In Burdick v. the City of Kalamazoo, Roderick (Richard) Carlisle Burdick took the City of Kalamazoo to court over the land use of South Westnedge Park. In 1833, Roderick's father and mother donated the land to the then supervisor of Arcadia, Cyrus Lovell, to be used as a burial ground for the growing settlement.[1] For decades the land was used for its intended purpose until around the 1860s when bodies were no longer being entered into the cemetery. In 1895, R. C. Burdick sued the city, hoping to gain a compensation of $2,000 out of the perceived injustice.[2]

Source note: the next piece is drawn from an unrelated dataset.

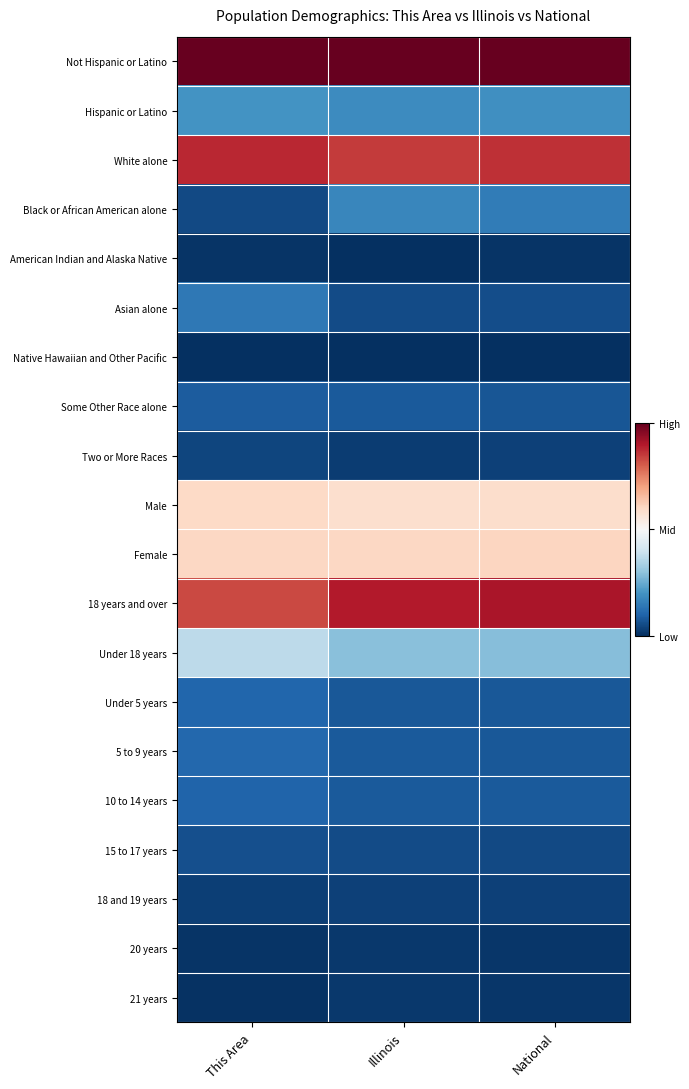

Which series has the largest total across all categories?

Not Hispanic or Latino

When R. C. Burdick filed his case, he hired the law firm Casgrain, Sullivan, Mason & Dwyer to represent him in court.[3] The City of Kalamazoo for their defense attorneys heired Osborn, Mills & Master and George P. Hopkins to represent the city.[4] The case started with R.C Burdick's deposition, taken in Minneapolis by Harris Richardson in the presence of the notary George Frank Hitchcock.[5] During the deposition, Richardson asked Burdick if he was his father's heir, why the land should revert back to him, what condition did he find the land in, and when the last time he saw the park was.[6] Burdick stated that he was his father's only surviving son, that he had read the deed and his mother Mary Ann back in the early 1870s thought that the land should revert back to them since it was no longer being used as a cemetery.[7] Burdick also stated that by his most recent visit to the property around 1885, the land had been transformed into a park, the fence was removed, and a walkway was put through the cemetery.[8] After a cross examination with George P. Hopkins, the deposition was then mailed to the court to be reviewed and decided.

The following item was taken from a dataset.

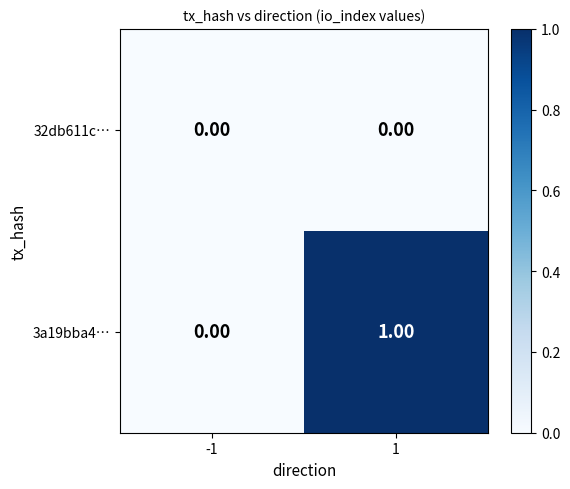

List the series in order of their peak value, lowest first.

32db611c…, 3a19bba4…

Following Burdick's deposition, the case was put into limbo for a number of years. In 1898, the case was brought to the desk of George R. Sage, who became seriously ill before he got a chance to review the case, and so it was brought to the desk of Charles D. Clark.[9]. After reviewing the evidence of the case, Clark made a decision in favor of Kalamazoo with his reasoning being that the deed did not have any formal language that suggested that the deed was conditional, and that since there were still people buried at South Westnedge Park, it did not abandon its original purpose as a burial ground.[10] R.C Burdick ultimately lost the case, and died just 4 years after its conclusion in 1902.[11]
Notes:
[1]: Land deed from Cyren Burdick to Supervisor of Arcadia. 5 December 1833.
[2]: R. Carlisle Burdick vs. the City of Kalamazoo, Case File 2483 (NAID:461452176); Law Case Files; U.S. Circuit Court for the Western District of Michigan, Southern Division, Grand Rapids; Records of District Courts of the United States, Record Group 21; National Archives at Chicago, 3
[3]: R. Carlisle Burdick vs. the City of Kalamazoo, 11
[4]: R. Carlisle Burdick vs. the City of Kalamazoo, 12
[5]: R. Carlisle Burdick vs. the City of Kalamazoo, 27
[6]: R. Carlisle Burdick vs. the City of Kalamazoo, 27-33
[7]: R. Carlisle Burdick vs. the City of Kalamazoo, 28-30
[8]: R. Carlisle Burdick vs. the City of Kalamazoo, 31
[9]: R. Carlisle Burdick vs. the City of Kalamazoo, 45
[10]: R. Carlisle Burdick vs. the City of Kalamazoo, 61-62
[11]: Matt Bushnell Jones, History of the town of Waitsfield, Vermont, 1782-1908: with family genealogies, (George E. Littlefield, 1909), 251.